Francia inició, este fin de semana, un intenso bombardeo a los grupos insurgentes islamistas del norte de Mali, el nuevo escenario de la “guerra en contra del terror”. El miedo a que Mali se vuelva un foco de Al Qaeda en el Magreb hizo que el Consejo de Seguridad de la ONU adoptara, en diciembre del año pasado, la Resolución 2071, que autoriza el uso de la fuerza para acabar con la rebelión islamista y permite la intervención militar de la Comunidad Económica de Estados de África Occidental (Ecowas por sus siglas en inglés). Francia, por lo tanto, busca limitar su participación a un bombardeo aéreo, cuyo propósito es preparar el terreno para que los ejércitos africanos de la región entren, en situación de ventaja, a poner los muertos y disputar el territorio.
La caída de la estratégica ciudad de Konna, puerta de entrada para que los salafistas del norte puedan conquistar el sur del país, en el contexto de un ejército maliense dividido y en franca retirada, convenció al gobierno de Hollande de la necesidad de actuar rápido. Si caía Mali, hasta hace poco considerado como un verdadero símbolo de estabilidad democrática africana, varios países vecinos podrían ser los siguientes dominós en tambalear.
Pero el apuro de Hollande es también una señal de que Francia busca protagonismo en este asunto y que no acepta todavía dejar de ser una gran potencia hegemónica en África Occidental. Hollande, entonces, logra revivir momentáneamente a una Françafrique moribunda; el avance de otras potencias –chino en particular– se detiene por un instante. El tiempo dirá si nos hallamos ante una última chispa de revitalización de predominio francés antes de su ocaso inevitable.

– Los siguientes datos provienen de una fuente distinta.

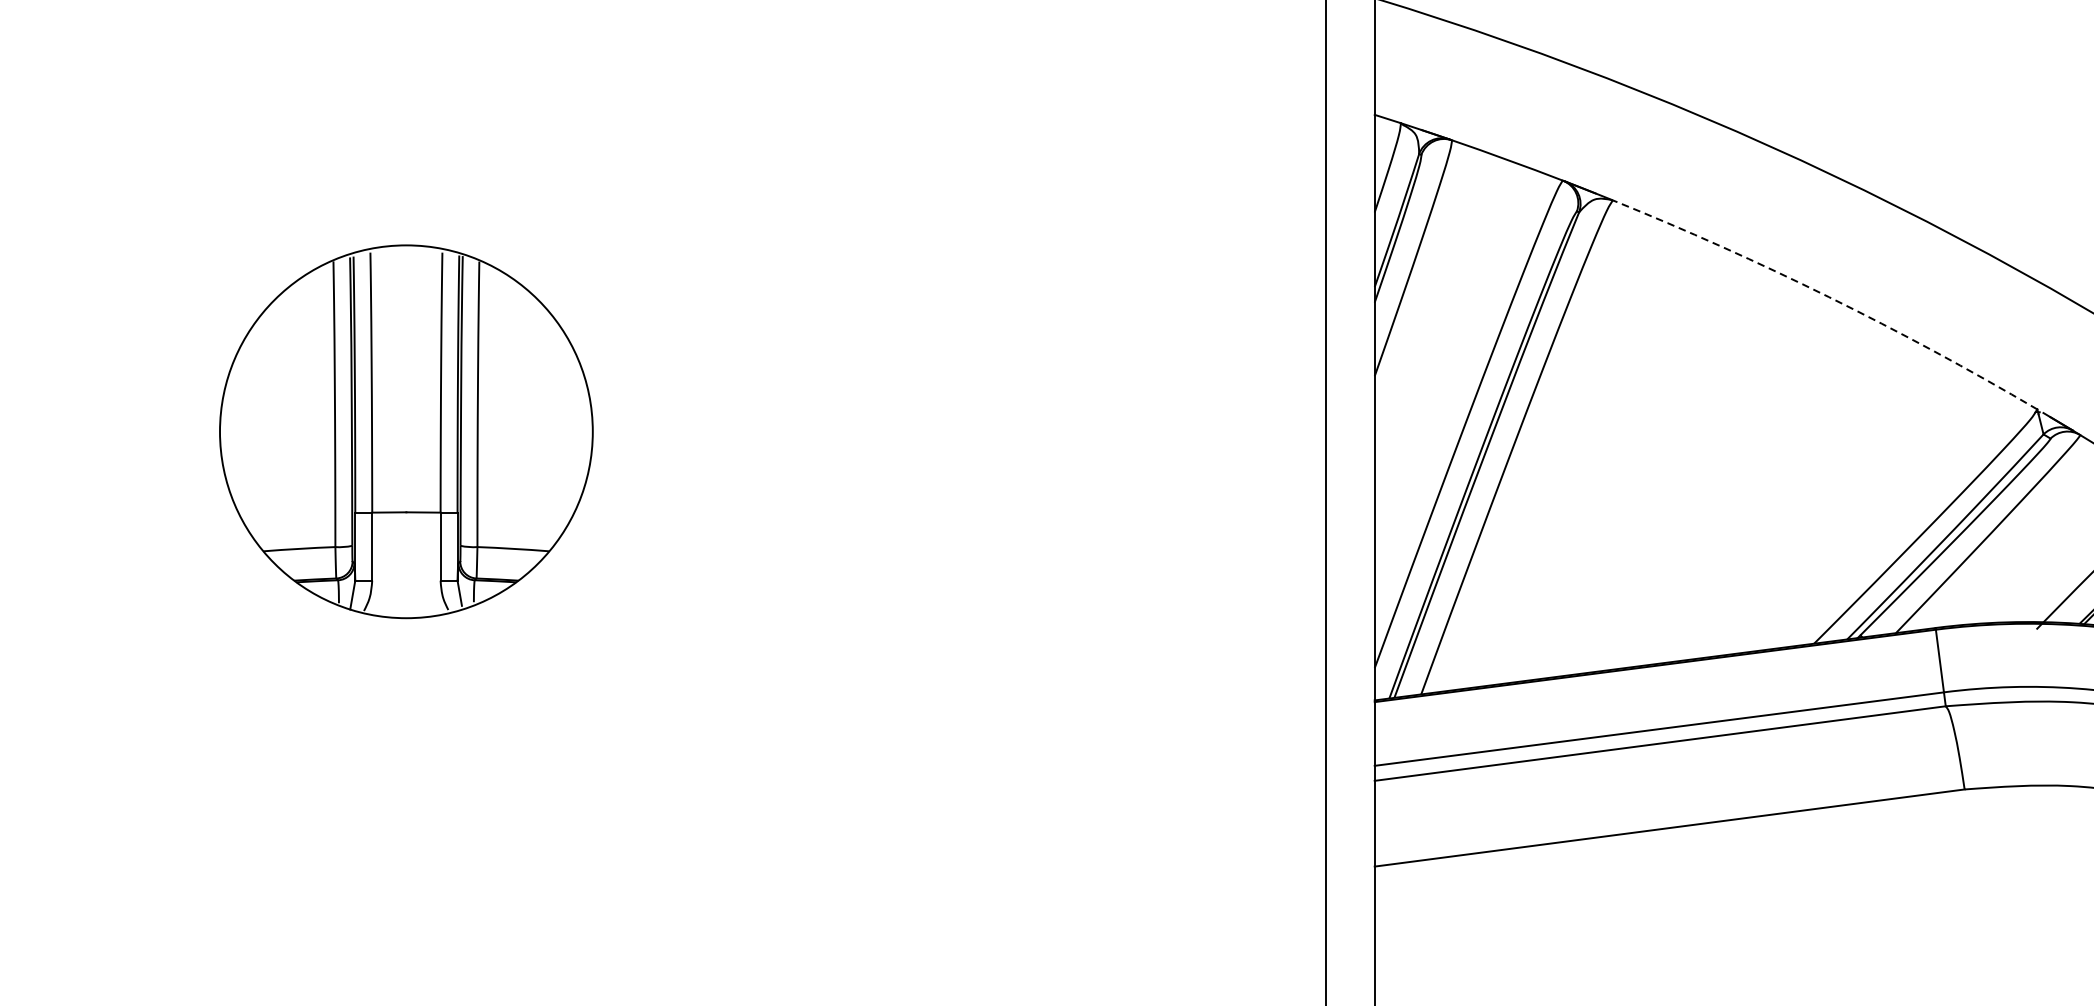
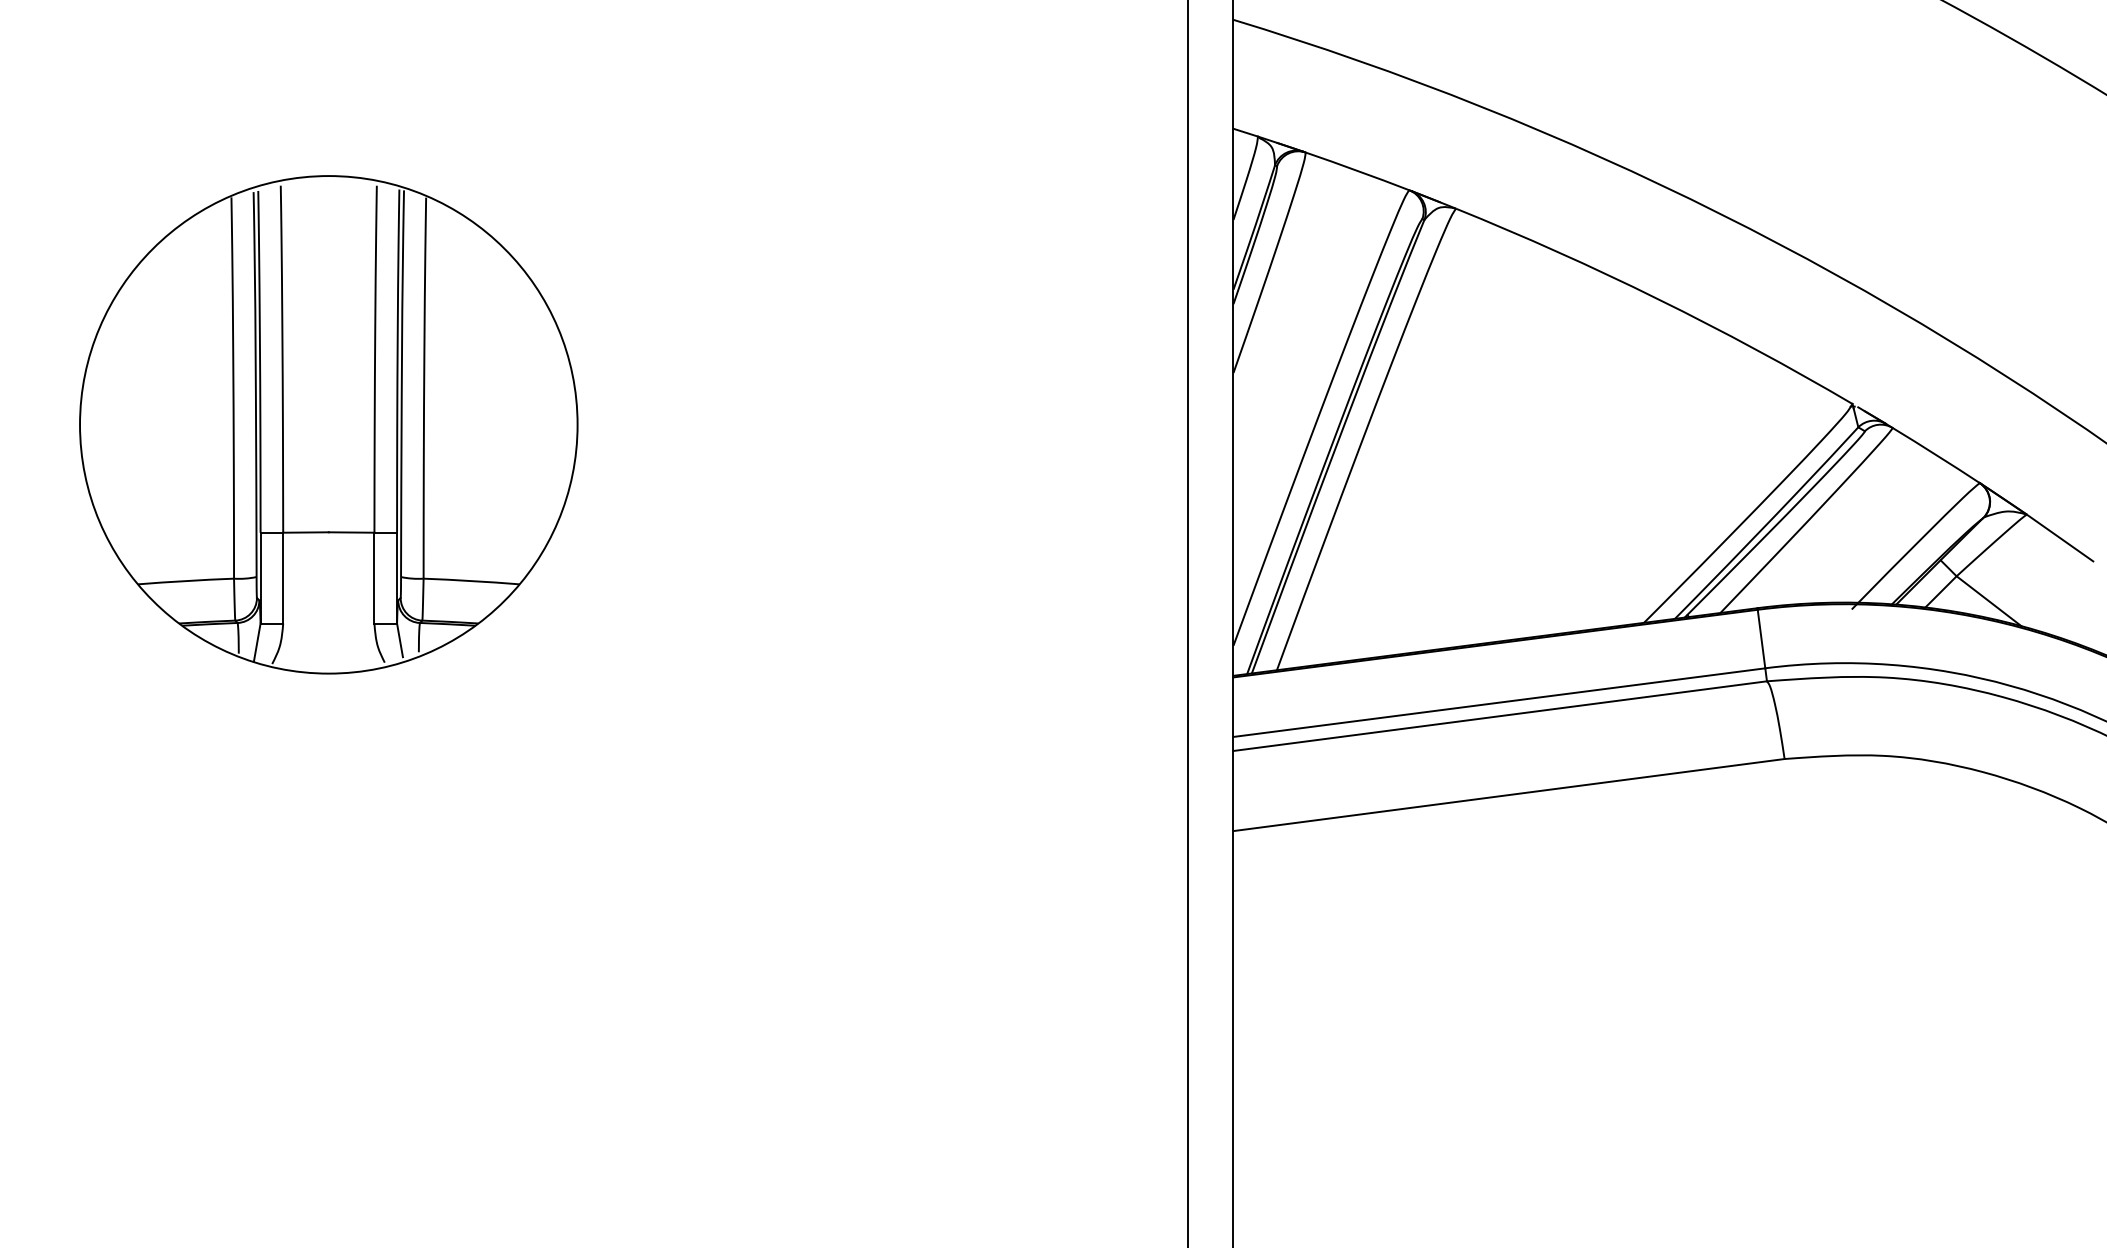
arc: (1828, 297) -> (1657, 299), dashed -> solid
part: (406, 431) -> (328, 424), size x1.43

El bombardeo francés en Mali también tiene un contexto político doméstico que no podemos ignorar. Con la vertiginosa caída en popularidad de Hollande desde su elección en mayo del año pasado, la intervención militar en Mali representa un raro momento de consenso político, por lo menos mientras la oposición de derecha siga apoyando el bombardeo.
La polarización nacional en torno a temas como la legalización del matrimonio homosexual y la polémica sobre el alza de los impuestos para las clases más pudientes, en un contexto de crisis sistémica europea, significa que este (no tan sutil) “cambio de tema” y el siempre cohesionador retorno del “peligro islamista” le da un respiro a un gobierno agobiado.
La apuesta de Hollande es audaz y riesgosa. Como en toda incursión militar, su éxito político doméstico dependerá de que el conflicto no se empantane, ni tenga un costo demasiado alto en vidas de soldados franceses, ni conlleve represalias terroristas en el hexágono.
Después de todo, la suerte ya está echada: una vez iniciadas las hostilidades militares, resulta siempre difícil desescalar sin perder credibilidad. Ha nacido una nueva guerra.